The task for this day is not important, but it did involve creating visionary plans that would be shared with a public audience at the end of our time together. One thing about teachers is that there is a good proportion of us who tend towards perfectionism, and perfectionism is a surefire way to short circuit creativity and cause a lot of frustration.

As we were working through the unproductive struggle of this day, I uttered a quote I had heard somewhere that was rattling around in my brain: “Comparison is the thief of joy.” I was told the Buddha said it. Quote investigator has other ideas about this. I guess it’s one of those nuggets of wisdom a person is tempted to attribute to a truly admirable source.
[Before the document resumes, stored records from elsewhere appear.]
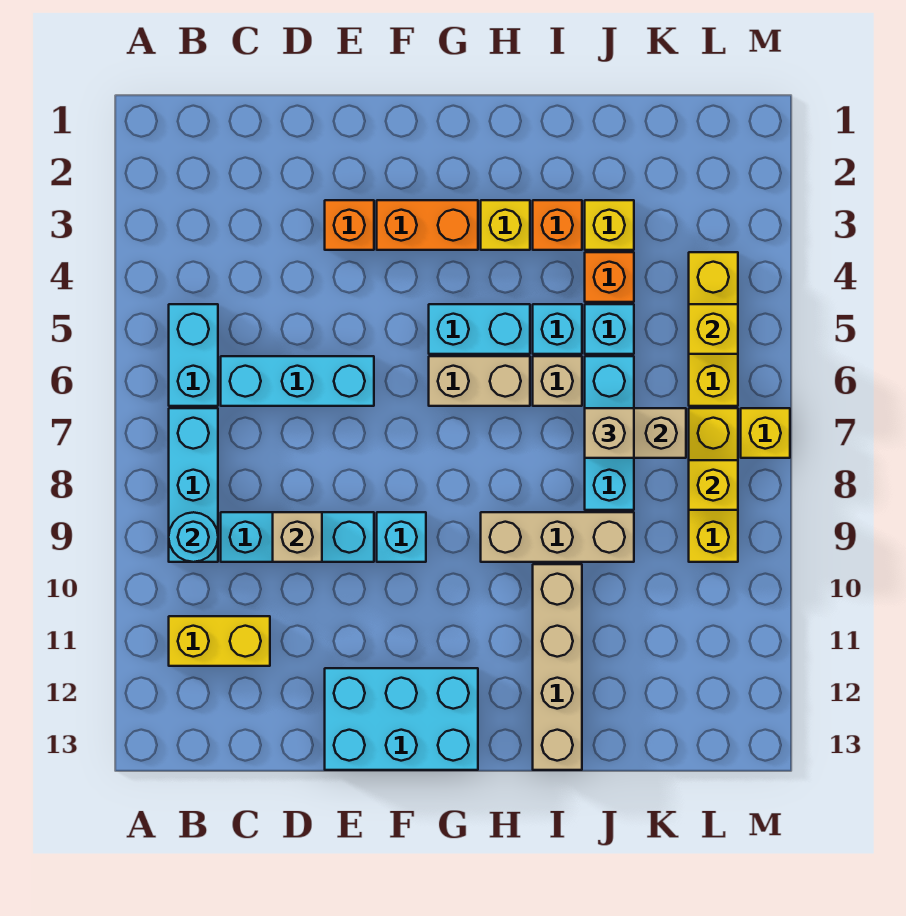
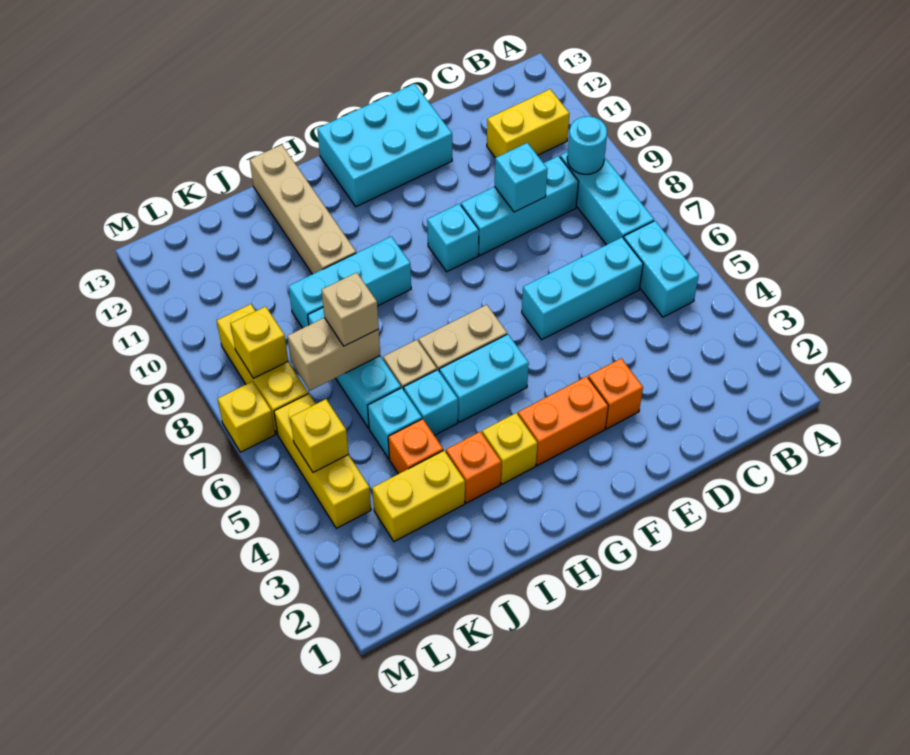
tan brick D9 level 2 -> cyan brick D9 level 2
tan brick H9:J9 level 1 -> cyan brick H9:J9 level 1
yellow brick J3 level 1 -> yellow brick J3:K3 level 1

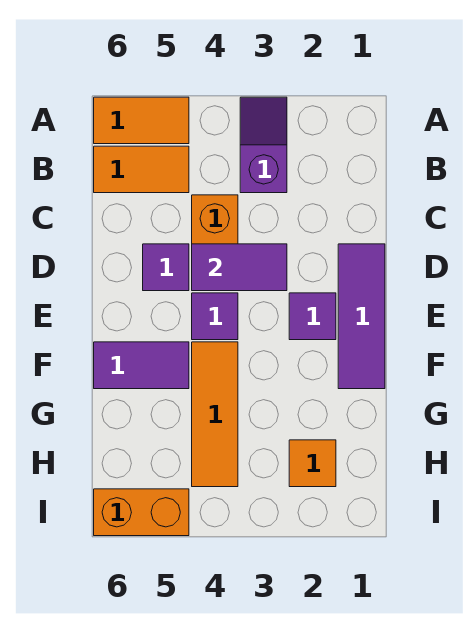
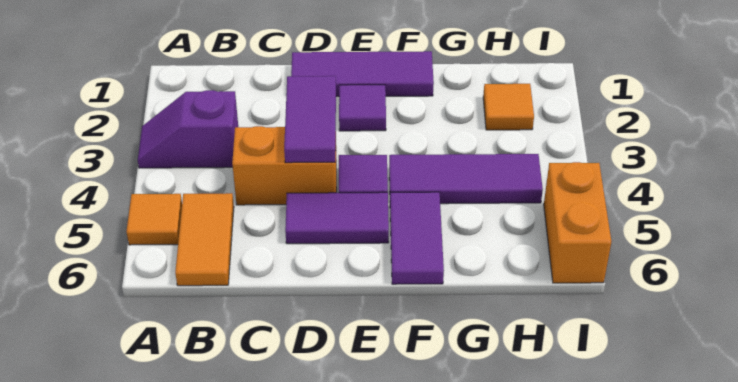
orange tile A5:A6 level 1 -> orange tile A5 level 1
purple tile D5 level 1 -> purple tile D5:E5 level 1
orange tile F4:H4 level 1 -> purple tile F4:H4 level 1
I said it in this room at this time because the teachers were very concerned they weren’t measuring up on this task, while our goal as facilitators was to invite creativity and collaboration. The phrase was taken up over the next few days, with teachers reminding one another of it in times of need. The next time I saw them, a sweet teacher had created a wooden magnet with her kids and gifted it to me. I still look at it every day.
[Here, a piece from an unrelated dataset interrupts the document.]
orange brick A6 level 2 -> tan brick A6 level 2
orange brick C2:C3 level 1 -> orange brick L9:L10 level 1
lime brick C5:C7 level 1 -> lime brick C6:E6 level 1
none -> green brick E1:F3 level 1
I’ve been thinking about this quote again as another school year unspools in front of us. When I was first noodling on AI adoption and I led my first AI task force, I felt very strongly that we should anchor ourselves in our pedagogical values. If we know what our purposes are for schooling, for our community, for our students, then we can strategically, ethically, and intentionally innovate with AI as part of that overall commitment to what’s best for kids and teachers.
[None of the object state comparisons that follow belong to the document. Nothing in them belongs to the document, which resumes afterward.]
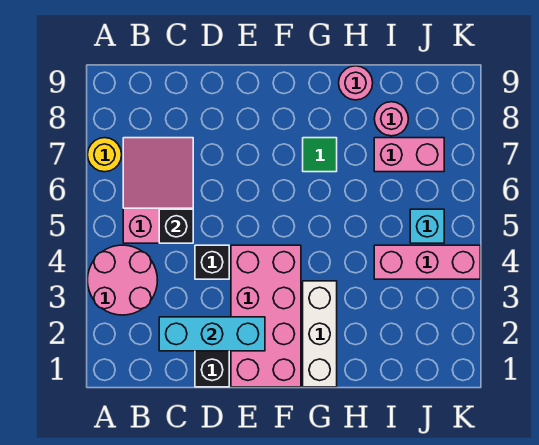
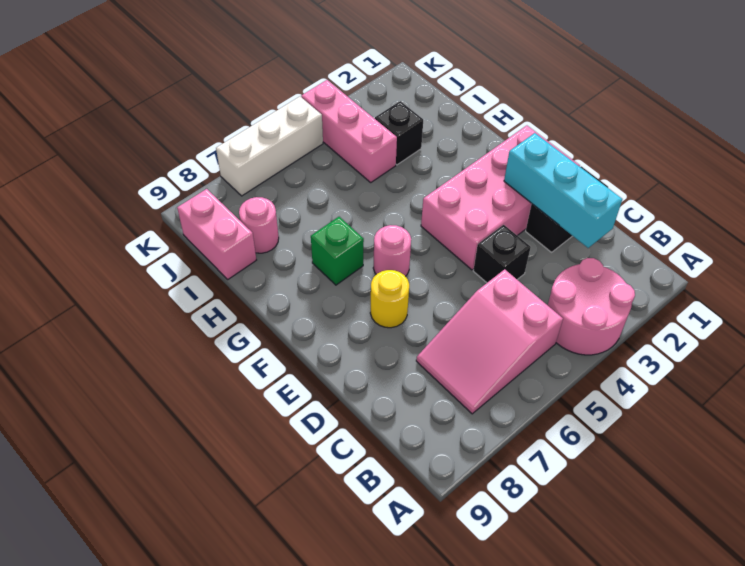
yellow round brick A7 level 1 -> yellow round brick E7 level 1
black brick C5 level 2 -> black brick I3 level 1
white brick G1:G3 level 1 -> white brick K5:K7 level 1
green tile G7 level 1 -> green brick G7 level 1
pink round brick H9 level 1 -> pink round brick F6 level 1
pink brick I7:J7 level 1 -> pink brick I9:J9 level 1
cyan brick J5 level 1 -> none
For all the AI hype that we are personalizing every experience, the truth is that schools are a site of collaboration and cooperation. So it made intuitive sense to me that beginning with the already negotiated educational visions that districts had in place would be a fruitful way to approach the work.

But the technoboosters out there have a different approach: to be the best. The first. To move fast and break things. In education, we are often chasing down the business sector, and we know how the experiment turned out there: it’s an utter failure. Even MIT says so.

In the rush to be the best, to be “world-class” and “cutting edge” we lived into the comparison, rather than into the joy. New technology can be fun. There is some delight to what other humans were able to create. And tools like Generative AI work best when they are in the service of goals that are anchored in values like cooperation, trust, ethics, collaboration, and the greater good. Schools have no business entering the scrum of competition to show off to their neighbors how “innovative” they are. That’s a joyless errand. And any teacher who has seen the way joy and community can transform a classroom will tell you: it’s also a fool’s errand.

And that brings me to another aphorism, this time from Benjamin Franklin’s Poor Richard’s Almanac: “Experience keeps a dear school, yet fools will learn in no other.” We should be learning from what came before, from the wisdom of earlier innovations, from the absolute failure of personalized educational products over the history of schooling. Or even from the resounding failure of GenAI adoption into the business sector. And yet…we just don’t. And it will be an expensive loss–a theft of time, resources, and joy.